**Work task**:
Please answer these questions from the forum post on solving the quartic equation, one per line:
1. Which competition is the problem from?
2. What stayed on the right-hand side when the writer tried to factorize?
3. What kind of equation did the approach using function composition still end up with?

**Page text**:
Finding the roots of $(x^2+7x+6)^2 + 7(x^2+7x+6) + 6=x$

Question

I have been trying to solve this one problem from the Duke Math Meet, which does not provide a solution:

Find all solutions of $(x^2+7x+6)^2 + 7(x^2+7x+6) + 6=x$

At first I tried to factorize the polynomial, but always had the right-hand side $x$ remain, which was inconvenient. I then tried using the fact that one can write the left-hand side as a composition of functions, and equated that with the inverse of the quadratic plugged into the function, but that was a very nasty equation with square roots, still ending up with a quartic.

What other solution paths are viable for this problem, and is there a way to factor the quartic?

**Given data**:
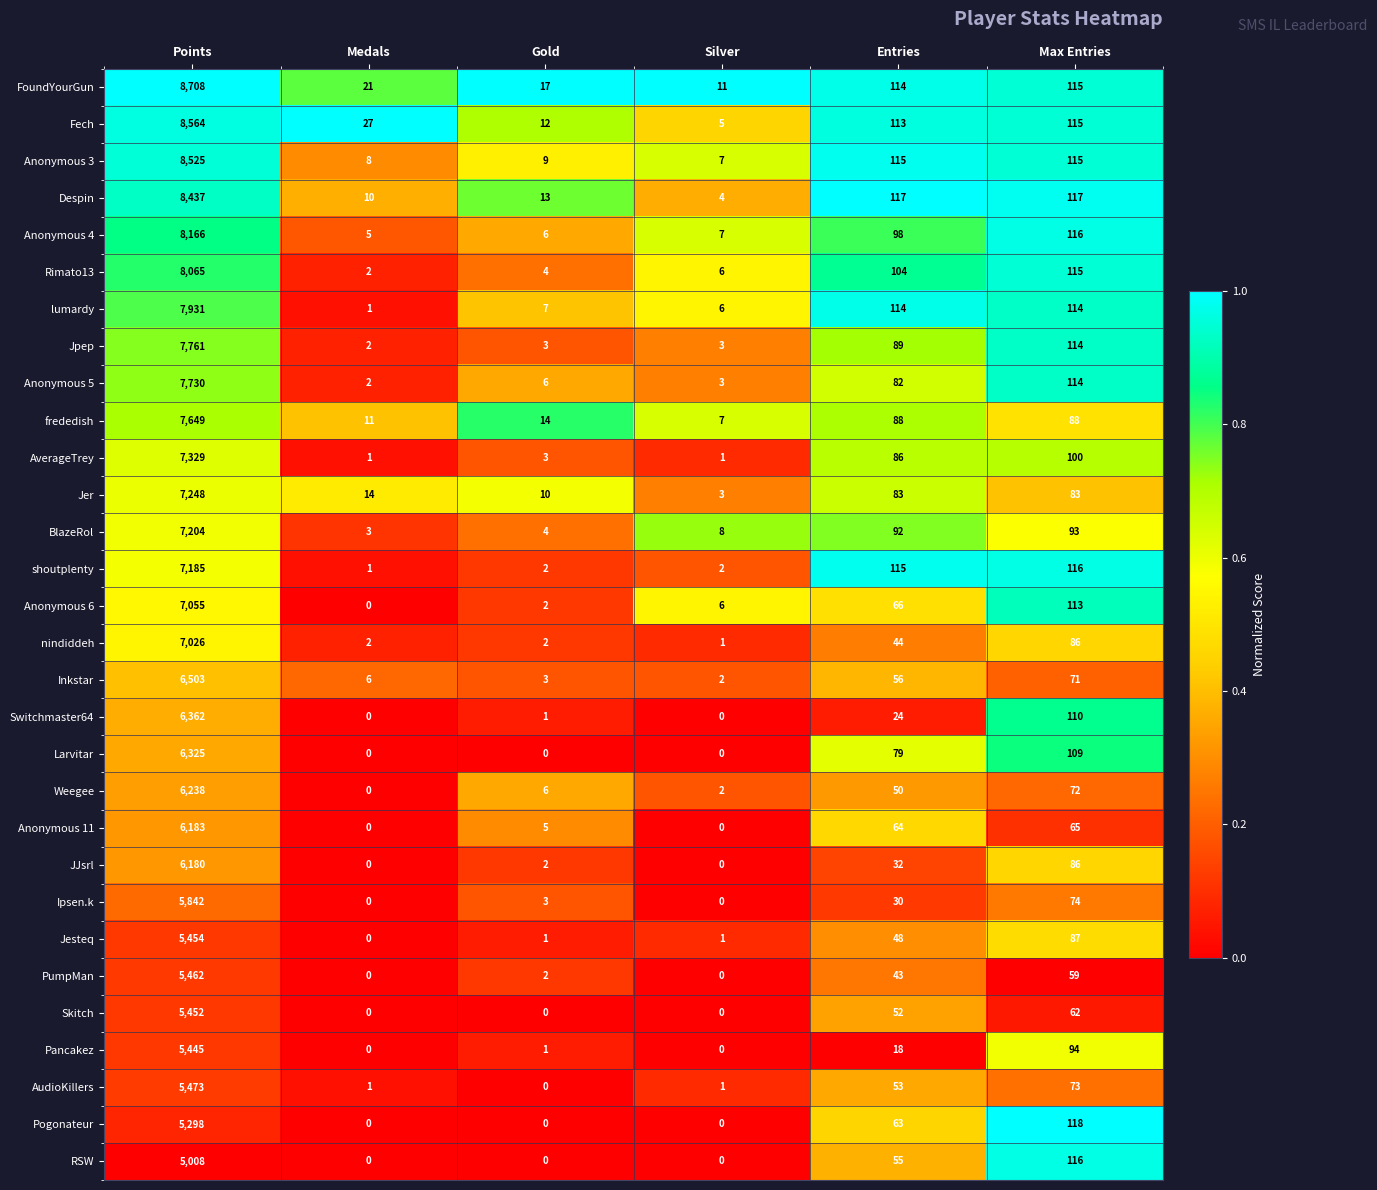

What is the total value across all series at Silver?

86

==

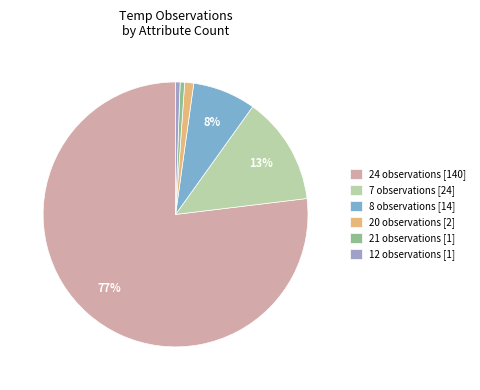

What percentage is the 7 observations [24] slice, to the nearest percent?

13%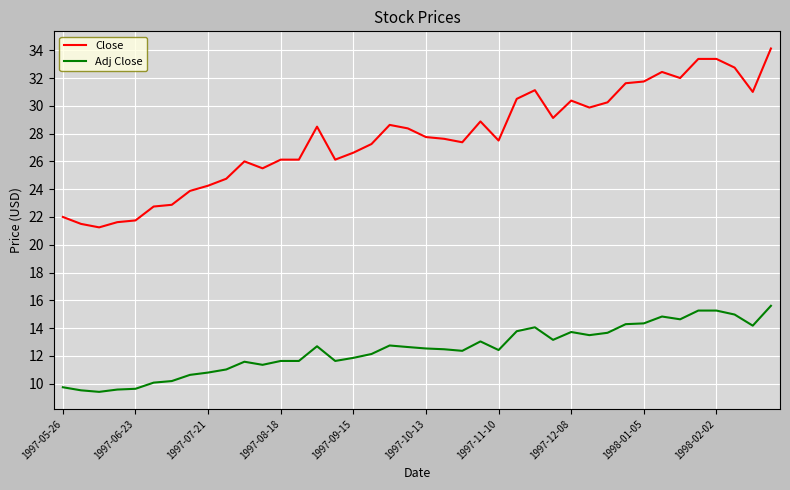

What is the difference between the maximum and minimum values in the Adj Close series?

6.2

**Exercise result**:
1. The Duke Math Meet
2. $x$
3. A quartic